You could also use dir instead. Ther are probably other ways to do this more easily too.


----------



## EAFiedler (Apr 25, 2000)

Hi *effie*

Welcome to Tech Support Guy Forums!

I have merged your posts to one thread. Please do not create duplicate threads.
Continue replies here.
Thank you


----------



## effie (May 25, 2007)

Tnx for an excellent reply mosaid! Much cleaner and better code than the one I put together myself  I was looking for that right "if" command everywhere but could not find one that worked.. Could you explain this "~x" for me?


----------



## gurutech (Apr 23, 2004)

If you don't need to know which directories contained files that you deleted, you can use the following line to delete files:

DEL *.BAK /S
DEL *.TMP /S
etc...


----------



## effie (May 25, 2007)

gurutech said:


> If you don't need to know which directories contained files that you deleted, you can use the following line to delete files:
> 
> DEL *.BAK /S
> DEL *.TMP /S
> etc...


Tnx for the suggestion, but this still causes *.tmpl files to be deleted..
The solution above seems to work for me :up:
Im still puzzled by the "~x" command tho...


----------



## Mosaic1 (Aug 17, 2001)

Hi,

You're welcome.

What we are doing here is getting the file extension of the current file the loop is handling, and then comparing it to what we are actually looking for.

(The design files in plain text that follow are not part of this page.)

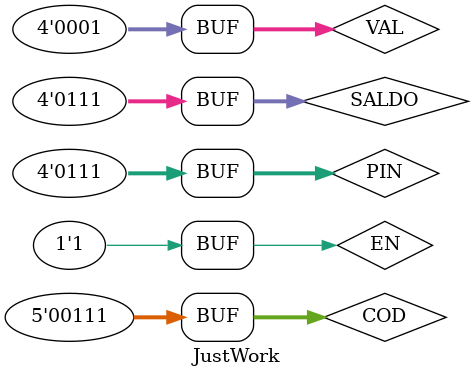
<source format=v>
`timescale 1ns / 1ps


module JustWork;

	// Inputs
	reg EN;
	reg [3:0] PIN;
	reg [4:0] COD;
	reg [3:0] VAL;
	reg [3:0] SALDO;

	// Outputs
	wire [3:0] VAL_OUT;
	wire [3:0] SALDO_OUT;
	wire [4:0] ECRA;
	wire PAR;

	// Instantiate the Unit Under Test (UUT)
	MB uut (
		.EN(EN), 
		.PIN(PIN), 
		.COD(COD), 
		.VAL(VAL), 
		.VAL_OUT(VAL_OUT), 
		.SALDO(SALDO), 
		.SALDO_OUT(SALDO_OUT), 
		.ECRA(ECRA), 
		.PAR(PAR)
	);

	initial begin
		// Initialize Inputs


		// Wait 100 ns for global reset to finish
		#100;
		
		EN = 1;
		PIN = 1111;
		COD = 11111;
		VAL =0001;
		SALDO = 1111;
		
        
		// Add stimulus here

	end
      
endmodule


</source>
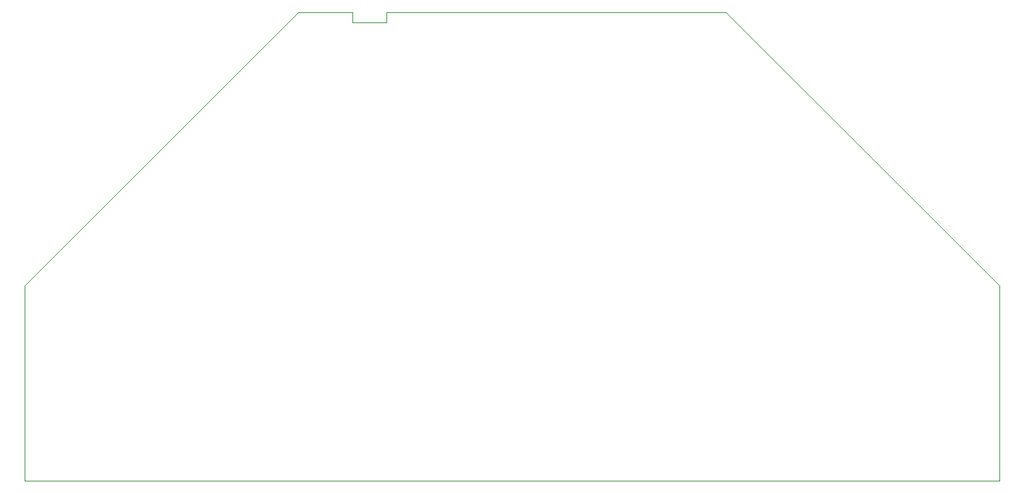
<source format=gbr>
G04 #@! TF.GenerationSoftware,KiCad,Pcbnew,(5.1.5)-3*
G04 #@! TF.CreationDate,2020-12-02T12:44:04-08:00*
G04 #@! TF.ProjectId,USonicTherminNoName,55536f6e-6963-4546-9865-726d696e4e6f,1.0*
G04 #@! TF.SameCoordinates,Original*
G04 #@! TF.FileFunction,Profile,NP*
%FSLAX46Y46*%
G04 Gerber Fmt 4.6, Leading zero omitted, Abs format (unit mm)*
G04 Created by KiCad (PCBNEW (5.1.5)-3) date 2020-12-02 12:44:04*
%MOMM*%
%LPD*%
G04 APERTURE LIST*
%ADD10C,0.050000*%
%ADD11C,0.120000*%
%ADD12C,0.000100*%
G04 APERTURE END LIST*
D10*
X129444000Y-86920000D02*
X165114000Y-86920000D01*
X115114000Y-86920000D02*
X117444000Y-86920000D01*
D11*
X83114000Y-118920000D02*
X83114000Y-141780000D01*
X197114000Y-118920000D02*
X197114000Y-141780000D01*
X83114000Y-118920000D02*
X115114000Y-86920000D01*
X83114000Y-141780000D02*
X197114000Y-141780000D01*
X165114000Y-86920000D02*
X197114000Y-118920000D01*
D12*
X121444000Y-86920000D02*
X117444000Y-86920000D01*
X121444000Y-88120000D02*
X121444000Y-86920000D01*
X125444000Y-88120000D02*
X121444000Y-88120000D01*
X125444000Y-86920000D02*
X125444000Y-88120000D01*
X129444000Y-86920000D02*
X125444000Y-86920000D01*
M02*

</source>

Have a look at the for command more closely.

Run this command :
*for /? > for.txt && start notepad for.txt*

Now find this section of the for.txt file:



> In addition, substitution of FOR variable references has been enhanced.
> You can now use the following optional syntax:
> 
> %~I - expands %I removing any surrounding quotes (")
> ...


* %~xI - expands %I to a file extension only*

We use the %% because it's a batch.

So let's say you have a file named what.tmp1, and you are using %%a as the variable.

%%~xa

That gives you .tmp1

So then we compare and if .tmp1 = .tmp, or if .tmp1=.bak or if .tmp1=.chk 
then the action is taken. Otherwise, nothing is done. In this case, you'd have no action taken.

The loop does this for every file found and compares the file extension to what you really want.

So you see, if the file the loop is dealing with at the moment has the .tmp extension, then the action will be taken because .tmp = .tmp

Hope it helps.

Mo


----------